◆ **WHAT IS BEING ASKED**
Please find all lines in the data that hold the string "Modul" and copy them.

◆ **PROVIDED DATA**
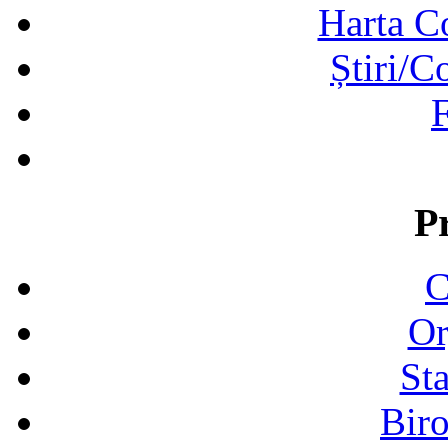
Harta C
Știri/C
F
P
C
Or
Sta
Biro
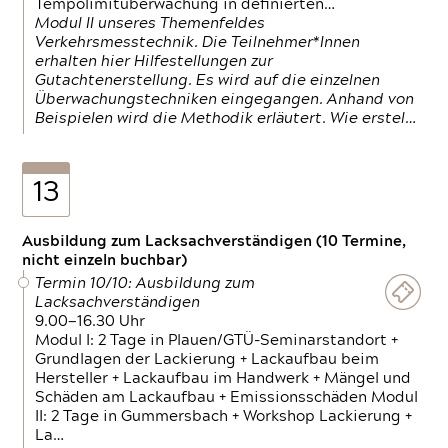
Tempolimitüberwachung in definierten…
Modul II unseres Themenfeldes
Verkehrsmesstechnik. Die Teilnehmer*Innen
erhalten hier Hilfestellungen zur
Gutachtenerstellung. Es wird auf die einzelnen
Überwachungstechniken eingegangen. Anhand von
Beispielen wird die Methodik erläutert. Wie erstel…
13
Ausbildung zum Lacksachverständigen (10 Termine,
nicht einzeln buchbar)
Termin 10/10: Ausbildung zum
Lacksachverständigen
9.00—16.30 Uhr
Modul I: 2 Tage in Plauen/GTÜ-Seminarstandort +
Grundlagen der Lackierung + Lackaufbau beim
Hersteller + Lackaufbau im Handwerk + Mängel und
Schäden am Lackaufbau + Emissionsschäden Modul
II: 2 Tage in Gummersbach + Workshop Lackierung +
La…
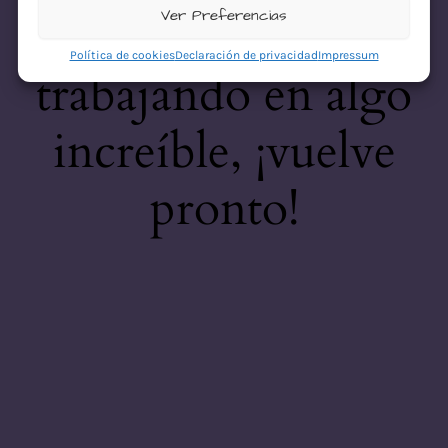
desastre! Estamos
Ver Preferencias
Política de cookies
Declaración de privacidad
Impressum
trabajando en algo
increíble, ¡vuelve
pronto!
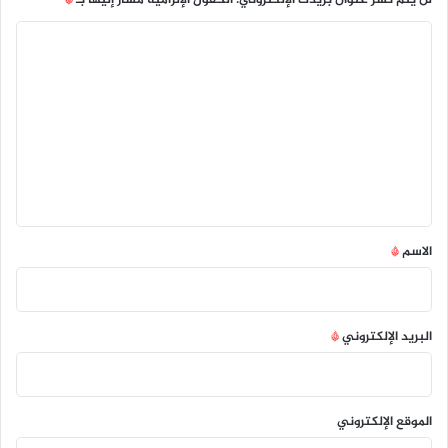
ا
ل
ت
ع
ل
ي
ق
*
الاسم
*
البريد الإلكتروني
*
الموقع الإلكتروني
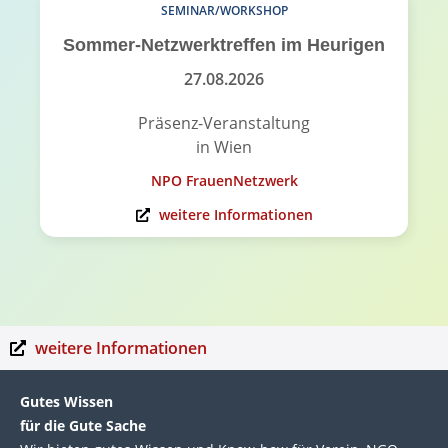
SEMINAR/WORKSHOP
Sommer-Netzwerktreffen im Heurigen
27.08.2026
Präsenz-Veranstaltung
in Wien
NPO FrauenNetzwerk
weitere Informationen
weitere Informationen
Gutes Wissen
für die Gute Sache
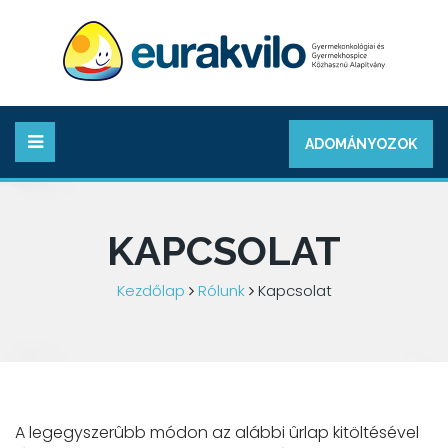
ADOMÁNYOZOK
KAPCSOLAT
Kezdőlap
Rólunk
Kapcsolat
A legegyszerûbb módon az alábbi ûrlap kitöltésével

◆ **WRITTEN ANSWER**
Modul II unseres Themenfeldes
Modul I: 2 Tage in Plauen/GTÜ-Seminarstandort +
Schäden am Lackaufbau + Emissionsschäden Modul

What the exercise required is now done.